Saudi Arabia hopes to send medical volunteers to areas of Syria rocked by the recent earthquake that killed thousands in the war-torn country, an official told AFP on Monday.

It has sent aid to both rebel-held and government-controlled parts of the country in the aftermath of the 7.8-magnitude tremor that struck southeastern Turkey and northern Syria on February 6, killing more than 44,000 people.

On Monday, the King Salman Humanitarian Aid and Relief Centre announced nearly $50 million in additional relief to both Syria and Turkey.

The new pledges, unveiled at the start of a two-day humanitarian forum in the Saudi capital, include a project that could send Saudi medical volunteers to Syria for the first time, said Dr Abdullah al-Rabeeah, the centre's supervisor general.

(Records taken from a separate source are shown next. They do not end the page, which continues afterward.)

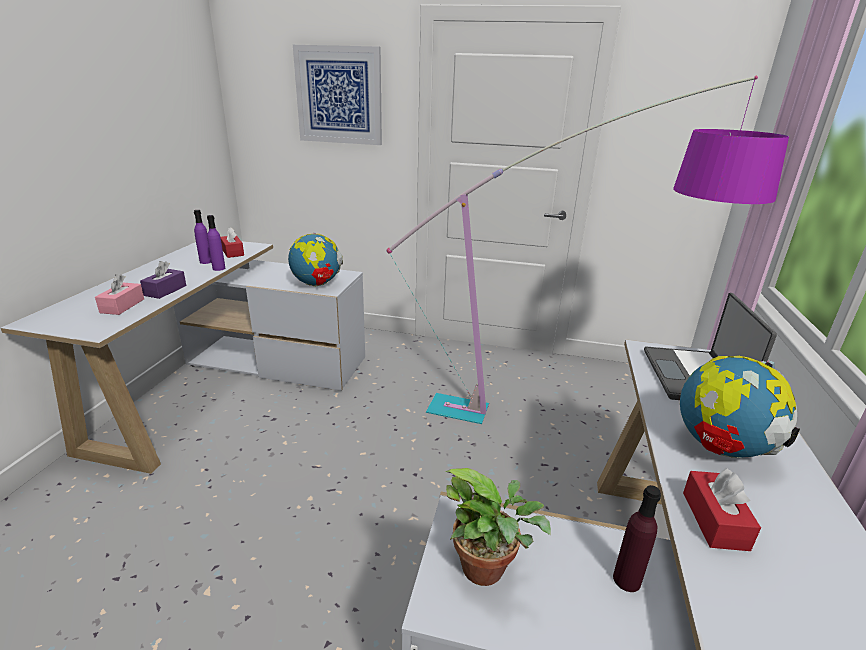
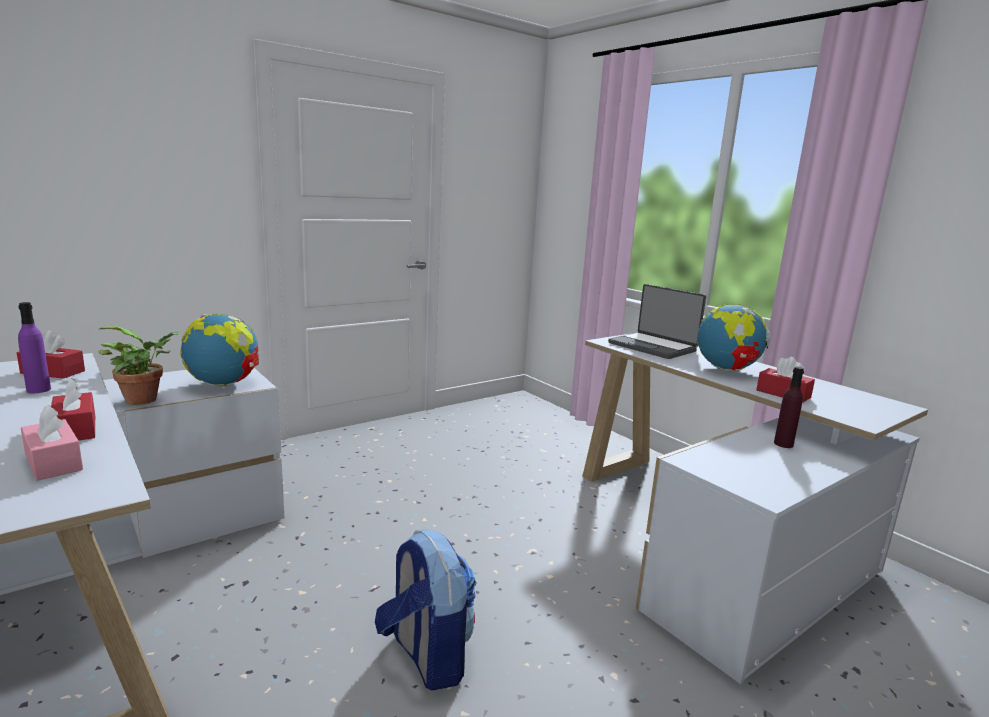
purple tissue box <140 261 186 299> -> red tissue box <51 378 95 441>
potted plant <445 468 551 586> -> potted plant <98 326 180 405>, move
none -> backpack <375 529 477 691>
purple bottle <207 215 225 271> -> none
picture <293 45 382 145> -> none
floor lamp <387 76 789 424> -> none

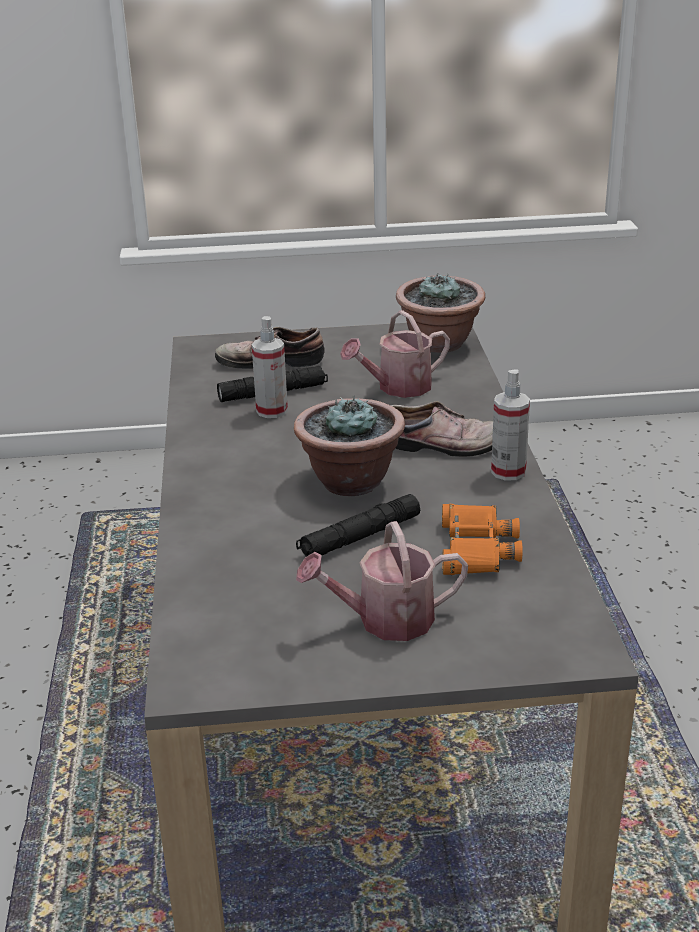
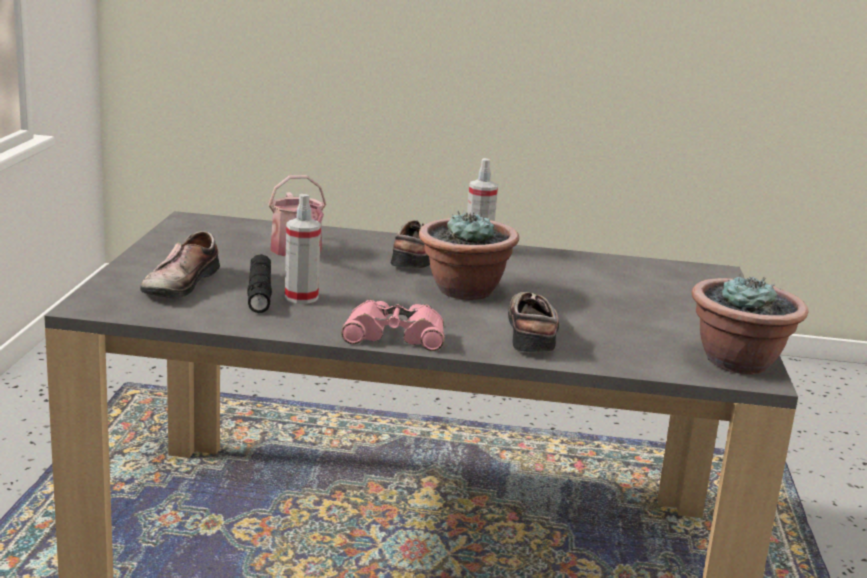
none -> pink binoculars <341 300 445 351>
none -> shoe <508 292 559 352>
potted plant <396 274 485 353> -> potted plant <692 274 808 374>, move
black flashlight <296 494 420 557> -> none
watering can <296 521 468 641> -> none
orange binoculars <442 504 522 575> -> none

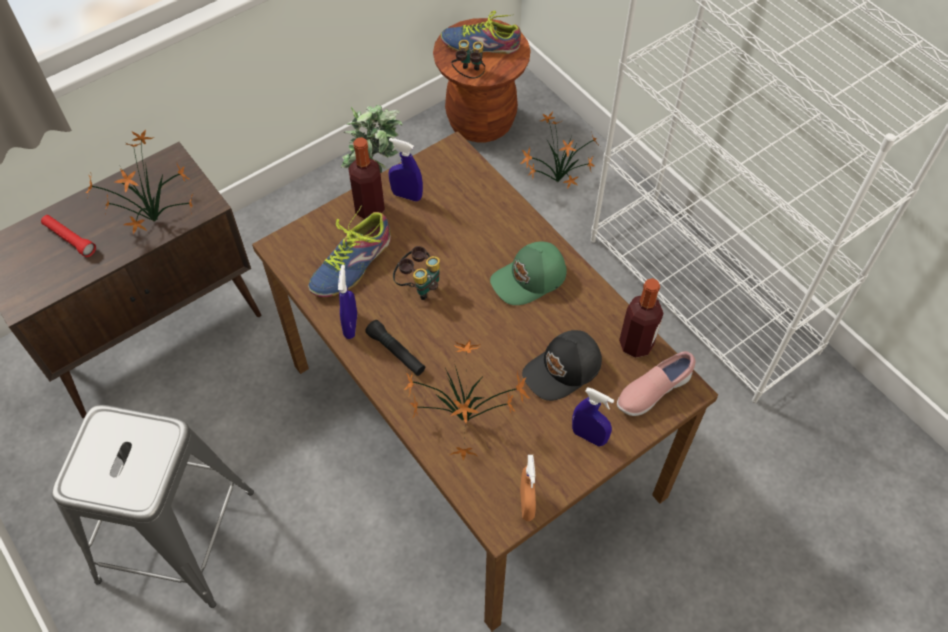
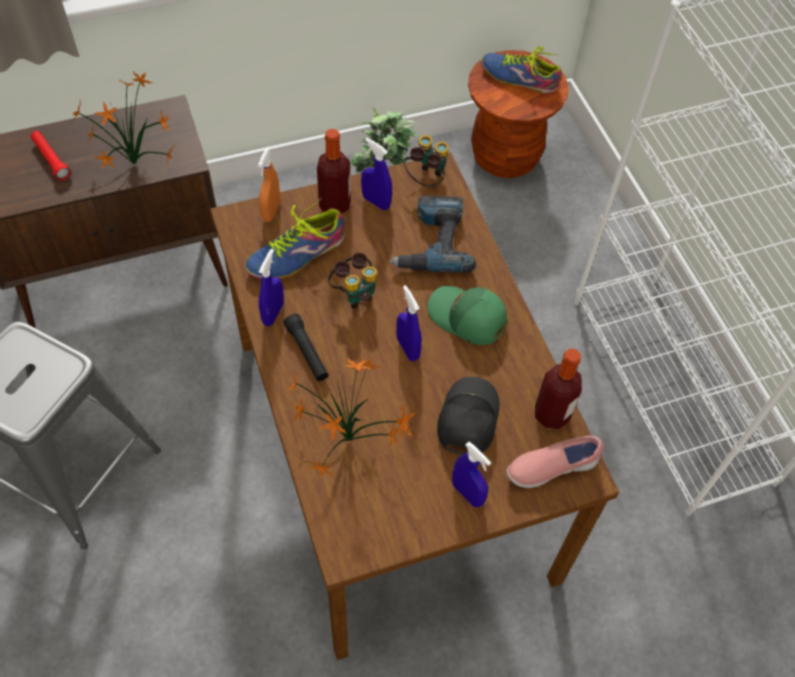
orange spray bottle <520 455 536 521> -> orange spray bottle <258 148 280 222>, move
none -> power drill <389 196 476 273>
none -> blue spray bottle <396 285 422 361>
binoculars <451 40 485 79> -> binoculars <404 135 449 186>, move
green cap <490 241 567 305> -> green cap <427 286 507 345>, 45 degrees clockwise
black cap <522 330 602 401> -> black cap <437 377 499 455>, 120 degrees clockwise
potted plant <520 111 600 189> -> none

"On the medical side, one of the projects we signed in the forum was related to actually the Syrian territories, because they are actually short of mobile clinics," Rabeeah said.

"That's the first phase, and we hope that we'll see our Saudi volunteers on the ground."

Last week a Saudi plane carrying aid landed in Syria's second city Aleppo -- the first in more than a decade of war.

Saudi Arabia has sent 14 flights to Turkey and Syria so far, and mobilised some $200 million through government allocations and fundraising for the relief effort, Rabeeah said.

"We did not see from the fundraising process in Saudi Arabia... any differentiation between the two populations, whether they are Syrians or Turkish," he said.

"We did not see the diplomatic or the political side affecting the humanitarian side."

Saudi Arabia's foreign minister said on Saturday that a consensus was building in the Arab world, that a new approach to Syria requiring negotiations with Damascus would be needed to address humanitarian crises including the quake.

"There is a consensus within the Arab world that the status quo is not working and that we need to find some other approach," Prince Faisal bin Farhan told the Munich Security Conference.

"What that approach is, is still being formulated," he added.

A policy change could also help resolve the Syrian refugee crisis in Jordan and Lebanon, he said.

"That's going to have go through a dialogue with the government of Damascus at some point, in a way that achieves at least the most important of the objectives," including refugee returns, he said.